La scena era straziante. I cani erano stipati in ogni angolo, cercando disperatamente uno spazio dove sistemarsi. L'immagine più impressionante di questo caos mostra persino un cagnolino rifugiato all'interno di una stufa a legna, illustrando l'angoscia assoluta di questi animali nel tentativo di trovare un riparo. Di fronte all'entità del salvataggio, la RSPCA ha preso in carico 87 animali, mentre il Dog Trust si è occupato del resto.
«Non è IA, è la realtà»
Come di consueto, la RSPCA ha condiviso scatti dell'intervento sui social network per sensibilizzare il pubblico. Tuttavia, la reazione è stata inaspettata: di fronte all'ammasso di corpi e alla confusione visibile negli scatti, numerosi utenti hanno affermato che le immagini erano generate da intelligenza artificiale.
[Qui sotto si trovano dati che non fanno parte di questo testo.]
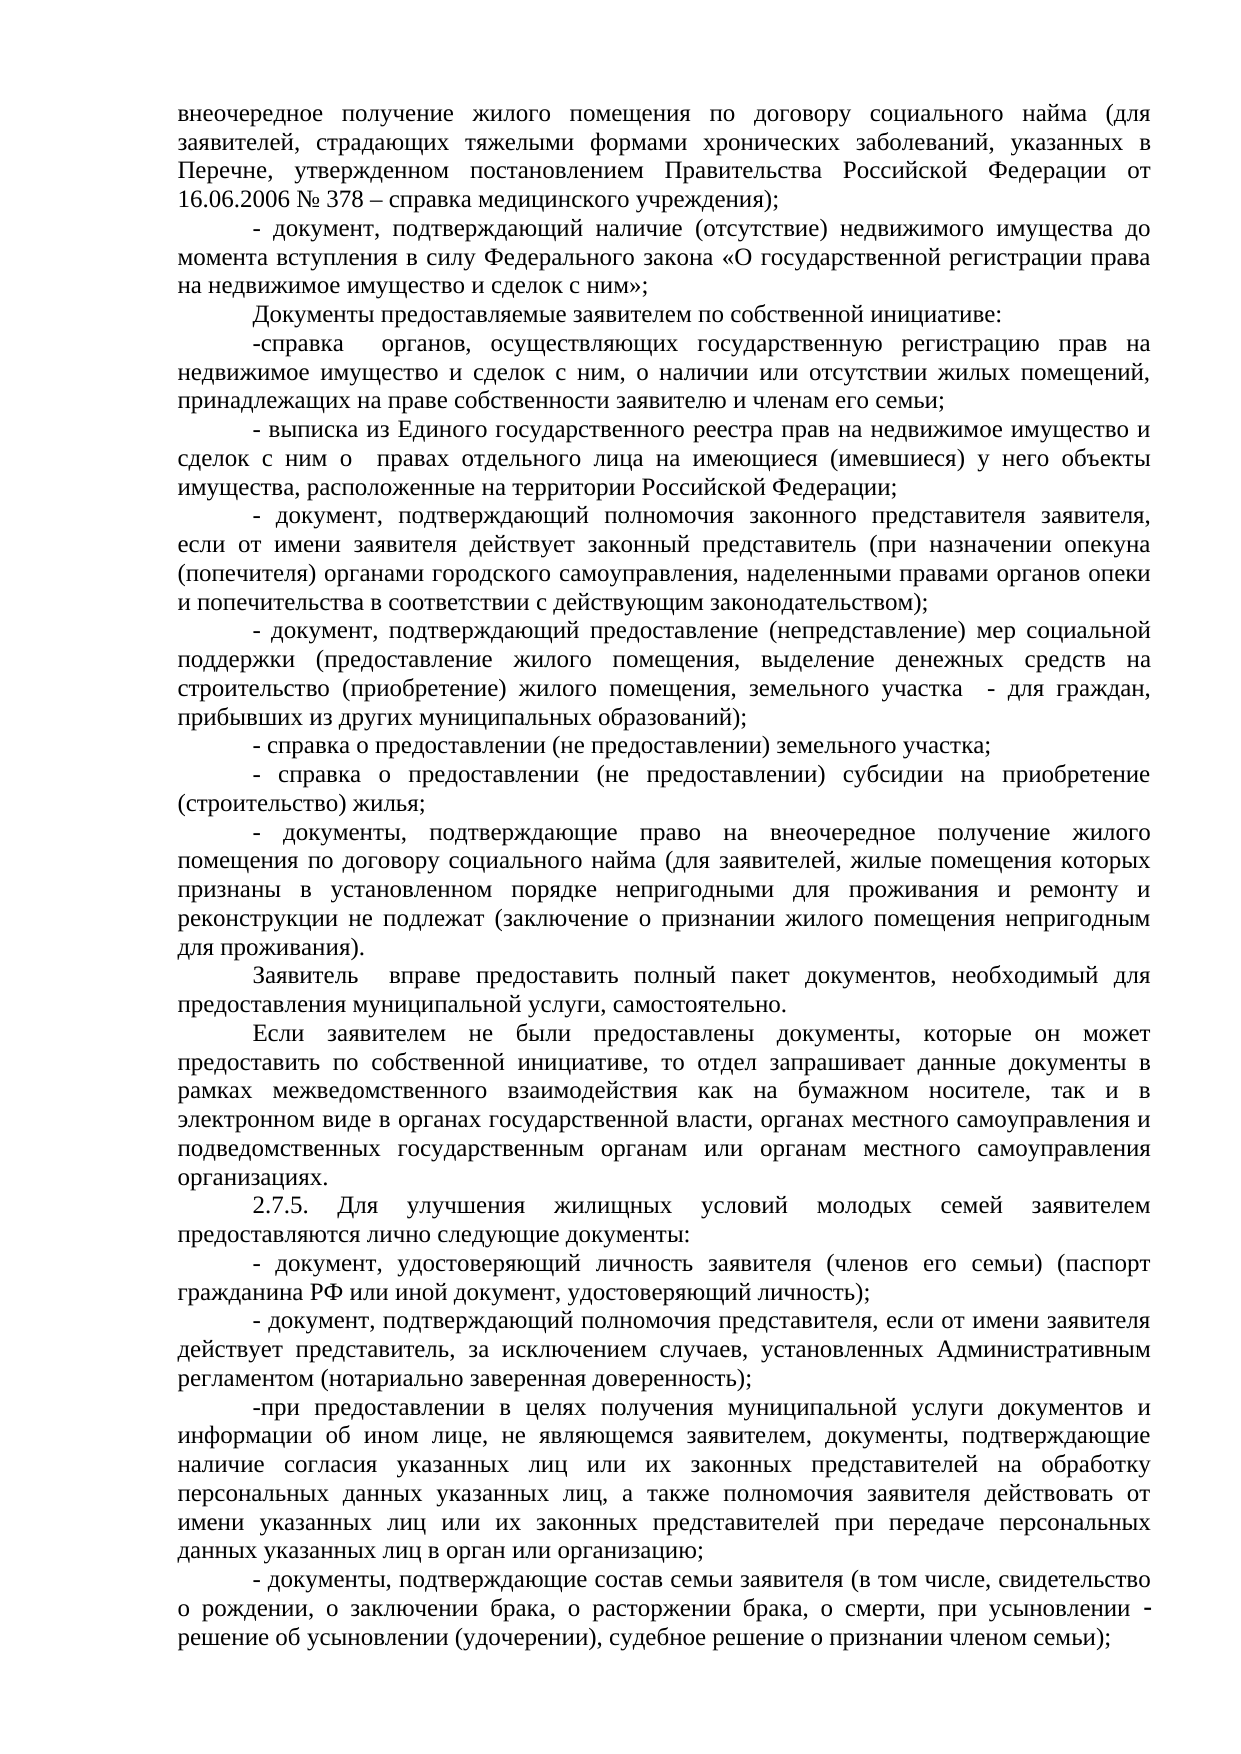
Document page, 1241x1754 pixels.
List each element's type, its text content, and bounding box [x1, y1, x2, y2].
«Questa immagine scioccante è la realtà di numerosi casi che coinvolgono più animali, una situazione che i nostri agenti sul campo affrontano sempre più spesso», ha dichiarato Jo Hirst, sovrintendente della RSPCA, in un comunicato. Ha dovuto ribadire che questa foto era tragicamente reale. L'anno scorso, l'associazione ha risposto a 4.200 incidenti che coinvolgevano 10 o più animali in un unico indirizzo.
Un duo inseparabile cerca un nuovo inizio
Tra i sopravvissuti di questo inferno, due cagnoline colpiscono particolarmente i volontari: Stevie e Sandy. Stevie è cieca e sorda, e Sandy è diventata la sua vera cagna-guida quotidiana. Il rifugio cerca disperatamente una famiglia pronta ad adottare questo duo affiatato.
Kate Lawler, una personalità della televisione britannica che ha fatto visita al duo, ha sottolineato l'incredibile resilienza di questi animali: «Stevie è una cagnolina così coraggiosa... è meraviglioso vedere come Sandy si prende cura di lei». La RSPCA spera che la diffusione di queste immagini, per quanto scioccanti, permetterà una presa di coscienza sulle derive degli allevamenti clandestini e dell'accumulo compulsivo di animali.